De Istambul ao Porto: O protocolo e as instituições europeias

02-09-2021

# tags: Protocolo , Eventos

A 6 de abril de 2021, a imprensa mundial descobriu e analisou até à exaustão três conceitos: protocolo, precedências e assentamento protocolar. Foi criada uma palavra nova: “SofaGate”.

Na Turquia, o presidente turco, Recep Erdogan, recebeu em audiência a presidente da Comissão Europeia, Ursula Von der Leyen, e o presidente do Conselho Europeu, Charles Michel. Quando entraram na sala da reunião, havia duas cadeiras centrais e dois sofás laterais. Charles Michel foi convidado para se sentar ao lado do Presidente da Turquia, e Ursula Von der Leyen no sofá. O problema estava criado e a discussão iniciada.

Um mês depois, os olhares da imprensa internacional viraram‑se para a Cimeira Social da União Europeia e para o Encontro informal de Chefes de Estado e de Ministros, que decorreu no Porto, a 7 e 8 de maio. Como seria o protocolo, como seriam geridas as precedências e feito o assentamento protocolar, pela Presidência Portuguesa do Conselho da União Europeia, nos diferentes momentos do programa de dois dias? Em primeiro lugar, importa referir que a nível das instituições europeias existe um protocolo definido a nível interno, e um outro a nível externo, nas representações internacionais da U.E.

Assim, o presidente do Parlamento Europeu tem prevalência sobre o presidente do Conselho Europeu, e este sobre o da Comissão Europeia, segundo o Tratado de Lisboa.

Durante a Cimeira Social e o Encontro Informal de Chefes de Estado e de Governo, a questão das precedências foi tratada de forma correta, dando uma importância de forma equilibrada aos representantes das três instituições, sabendo claramente que a posição da presidente da Comissão Europeia estava a ser observada atentamente pela imprensa mundial.

Em certos momentos, como na cerimónia de abertura da Cimeira Social, foi a presidente da Comissão Europeia que ficou sentada à direita do primeiro‑ministro de Portugal, como se houvesse uma dupla presidência para a abertura dessa conferência, ficando o presidente do Conselho Europeu à direita de Ursula Von der Leyen e o presidente do Parlamento Europeu à esquerda de António Costa. O que podia parecer uma total inversão do que se referiu acima sobre as precedências internas dos órgãos da União Europeia.

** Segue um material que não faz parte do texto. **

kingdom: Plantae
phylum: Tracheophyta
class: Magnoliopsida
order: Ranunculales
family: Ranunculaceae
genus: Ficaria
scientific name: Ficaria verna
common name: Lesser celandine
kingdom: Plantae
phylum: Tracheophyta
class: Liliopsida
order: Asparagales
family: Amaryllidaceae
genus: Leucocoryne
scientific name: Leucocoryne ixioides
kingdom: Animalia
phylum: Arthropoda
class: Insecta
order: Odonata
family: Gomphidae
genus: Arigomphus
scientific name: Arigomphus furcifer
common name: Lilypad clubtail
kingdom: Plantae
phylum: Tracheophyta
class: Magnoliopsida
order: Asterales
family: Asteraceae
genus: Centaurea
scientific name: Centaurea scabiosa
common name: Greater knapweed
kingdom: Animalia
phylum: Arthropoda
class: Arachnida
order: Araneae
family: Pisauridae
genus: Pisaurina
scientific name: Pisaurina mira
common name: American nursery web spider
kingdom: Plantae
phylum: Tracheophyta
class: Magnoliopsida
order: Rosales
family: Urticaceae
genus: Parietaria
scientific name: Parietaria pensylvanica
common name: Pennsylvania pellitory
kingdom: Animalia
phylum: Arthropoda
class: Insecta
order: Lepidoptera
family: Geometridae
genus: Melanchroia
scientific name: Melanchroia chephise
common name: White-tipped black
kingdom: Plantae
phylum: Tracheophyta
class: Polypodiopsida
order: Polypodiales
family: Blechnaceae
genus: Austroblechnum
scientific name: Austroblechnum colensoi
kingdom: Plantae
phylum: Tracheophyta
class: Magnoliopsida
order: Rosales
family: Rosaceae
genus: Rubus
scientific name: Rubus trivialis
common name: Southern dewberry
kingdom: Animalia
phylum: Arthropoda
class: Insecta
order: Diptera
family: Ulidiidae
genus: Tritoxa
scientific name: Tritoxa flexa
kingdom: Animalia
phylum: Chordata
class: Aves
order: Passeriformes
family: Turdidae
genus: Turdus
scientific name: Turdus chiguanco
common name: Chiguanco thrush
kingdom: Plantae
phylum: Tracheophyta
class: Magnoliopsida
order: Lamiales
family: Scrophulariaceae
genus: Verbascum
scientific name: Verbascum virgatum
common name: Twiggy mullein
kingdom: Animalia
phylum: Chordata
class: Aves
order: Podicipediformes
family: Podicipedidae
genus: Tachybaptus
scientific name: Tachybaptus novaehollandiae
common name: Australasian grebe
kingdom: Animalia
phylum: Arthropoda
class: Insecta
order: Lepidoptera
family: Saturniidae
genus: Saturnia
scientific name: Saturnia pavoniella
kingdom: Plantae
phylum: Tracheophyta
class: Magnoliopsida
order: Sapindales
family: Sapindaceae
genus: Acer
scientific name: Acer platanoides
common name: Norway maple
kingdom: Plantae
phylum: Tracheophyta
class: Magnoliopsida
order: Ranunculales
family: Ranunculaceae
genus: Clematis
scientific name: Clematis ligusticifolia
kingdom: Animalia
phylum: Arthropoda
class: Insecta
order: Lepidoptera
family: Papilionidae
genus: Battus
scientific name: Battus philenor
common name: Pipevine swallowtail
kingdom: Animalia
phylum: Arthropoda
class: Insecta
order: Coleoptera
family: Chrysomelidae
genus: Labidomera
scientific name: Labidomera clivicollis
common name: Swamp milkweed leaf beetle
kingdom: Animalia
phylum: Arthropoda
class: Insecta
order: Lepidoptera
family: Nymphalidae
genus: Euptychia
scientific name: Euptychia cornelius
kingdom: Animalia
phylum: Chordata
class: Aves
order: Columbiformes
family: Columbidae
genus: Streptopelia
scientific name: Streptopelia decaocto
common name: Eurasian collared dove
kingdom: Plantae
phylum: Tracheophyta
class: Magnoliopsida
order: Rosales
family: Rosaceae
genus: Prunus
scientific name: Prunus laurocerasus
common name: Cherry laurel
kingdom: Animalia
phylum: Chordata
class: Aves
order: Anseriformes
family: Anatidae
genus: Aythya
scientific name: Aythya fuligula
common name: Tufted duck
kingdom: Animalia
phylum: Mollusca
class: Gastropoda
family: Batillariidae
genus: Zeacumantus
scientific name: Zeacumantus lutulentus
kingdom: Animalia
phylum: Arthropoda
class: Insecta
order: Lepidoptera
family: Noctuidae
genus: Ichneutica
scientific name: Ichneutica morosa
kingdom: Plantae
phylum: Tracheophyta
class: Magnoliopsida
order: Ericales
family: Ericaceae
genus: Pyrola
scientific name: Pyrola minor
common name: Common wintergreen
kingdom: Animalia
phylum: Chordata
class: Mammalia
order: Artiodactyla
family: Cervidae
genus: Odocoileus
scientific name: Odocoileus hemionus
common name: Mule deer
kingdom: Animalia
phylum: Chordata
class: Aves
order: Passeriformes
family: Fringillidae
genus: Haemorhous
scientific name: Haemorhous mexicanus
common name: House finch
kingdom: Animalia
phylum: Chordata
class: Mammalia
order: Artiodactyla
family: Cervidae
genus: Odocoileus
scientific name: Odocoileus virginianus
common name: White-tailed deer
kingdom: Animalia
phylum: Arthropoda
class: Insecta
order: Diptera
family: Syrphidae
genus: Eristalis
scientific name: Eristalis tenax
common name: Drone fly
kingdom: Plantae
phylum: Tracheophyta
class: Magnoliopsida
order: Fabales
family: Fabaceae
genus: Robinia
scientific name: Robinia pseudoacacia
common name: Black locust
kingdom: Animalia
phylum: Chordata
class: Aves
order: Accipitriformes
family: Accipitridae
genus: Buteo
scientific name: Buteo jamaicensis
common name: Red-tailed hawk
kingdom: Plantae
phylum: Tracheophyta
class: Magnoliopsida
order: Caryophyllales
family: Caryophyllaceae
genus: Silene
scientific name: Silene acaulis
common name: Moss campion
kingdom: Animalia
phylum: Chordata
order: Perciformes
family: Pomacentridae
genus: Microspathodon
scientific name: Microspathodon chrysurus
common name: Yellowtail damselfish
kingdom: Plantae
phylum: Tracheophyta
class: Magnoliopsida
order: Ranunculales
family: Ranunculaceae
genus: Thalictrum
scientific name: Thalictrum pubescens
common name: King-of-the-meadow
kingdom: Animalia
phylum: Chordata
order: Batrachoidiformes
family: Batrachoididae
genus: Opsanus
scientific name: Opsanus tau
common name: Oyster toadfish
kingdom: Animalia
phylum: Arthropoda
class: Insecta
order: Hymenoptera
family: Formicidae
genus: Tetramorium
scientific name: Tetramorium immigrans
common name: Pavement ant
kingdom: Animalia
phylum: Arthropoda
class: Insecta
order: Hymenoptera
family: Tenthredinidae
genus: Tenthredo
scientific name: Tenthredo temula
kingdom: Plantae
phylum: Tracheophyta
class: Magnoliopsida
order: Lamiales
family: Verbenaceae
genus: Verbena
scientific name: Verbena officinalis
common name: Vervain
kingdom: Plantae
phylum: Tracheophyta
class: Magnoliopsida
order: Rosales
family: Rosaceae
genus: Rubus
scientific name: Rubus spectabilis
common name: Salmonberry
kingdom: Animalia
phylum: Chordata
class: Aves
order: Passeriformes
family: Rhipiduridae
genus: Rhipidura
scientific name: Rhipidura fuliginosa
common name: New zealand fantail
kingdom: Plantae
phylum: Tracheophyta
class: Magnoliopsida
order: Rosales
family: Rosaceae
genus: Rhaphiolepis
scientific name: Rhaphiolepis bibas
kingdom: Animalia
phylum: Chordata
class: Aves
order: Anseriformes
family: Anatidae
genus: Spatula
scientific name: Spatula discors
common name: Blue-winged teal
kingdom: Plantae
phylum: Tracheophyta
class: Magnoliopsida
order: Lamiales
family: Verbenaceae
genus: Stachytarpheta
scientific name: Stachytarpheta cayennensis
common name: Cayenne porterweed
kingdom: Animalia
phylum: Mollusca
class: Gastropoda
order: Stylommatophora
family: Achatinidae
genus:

Já no Encontro Informal de Líderes, a situação voltou a inverter‑se, aplicando‑se as precedências internas, criando assim um equilíbrio entre as figuras representativas das diferentes instituições, e revelando um excelente cuidado na forma de tratamento deste assunto por parte de Portugal.

Por isso, é fundamental que os responsáveis de protocolo das diferentes instituições europeias colaborem na preparação de visitas internacionais conjuntas e que, em função disso, fortaleçam a imagem da União Europeia e não contribuam para que eventuais falhas de comunicação, que permitam que outros possam usar essas falhas como ferramenta “apetecível” para diminuir as próprias instituições europeias.

Concluindo, podemos dizer que há uma espécie de lista de prós e contras interessantes e que devemos ter em conta nesta história.

Por um lado, os “contras“: Não há dúvidas de que o que se passou na Turquia é uma história cheia de erros e confusões, da qual nenhum dos intervenientes saiu ileso. O presidente do Conselho Europeu, porque poderia ter sugerido outra solução protocolar, mostrando a força conjunta das instituições da União Europeia. A presidente da Comissão Europeia, que não terá enviado a sua equipa de apoio protocolar às reuniões de preparação da visita. Quanto aos serviços protocolares turcos que, em situações anteriores, tinham criado outras soluções de equilíbrio protocolar entre as duas instituições europeias, desta vez não o fizeram.

Quanto aos “prós”: esta situação serviu para colocar na agenda mediática mundial a importância do protocolo nas relações internacionais e a influência do correto assentamento e aplicação das precedências protocolares para o êxito das reuniões internacionais. O protocolo português soube ser criativo, evitando conflitos e transmitindo para o exterior uma imagem de harmonia e legitimidade.

Uma consequência positiva do Sofagate é que os responsáveis das instituições europeias concordaram em elaborar e uniformizar guias de conduta a nível protocolar durante as representações externas da União Europeia. Um procedimento que existia antes da entrada em funções deste novo trio comunitário, graças à excelente colaboração entre os responsáveis de protocolo das três instituições.

O protocolo tem esta capacidade de evoluir, de melhorar e de continuar a ser sempre um instrumento de defesa da imagem e do prestígio das próprias instituições.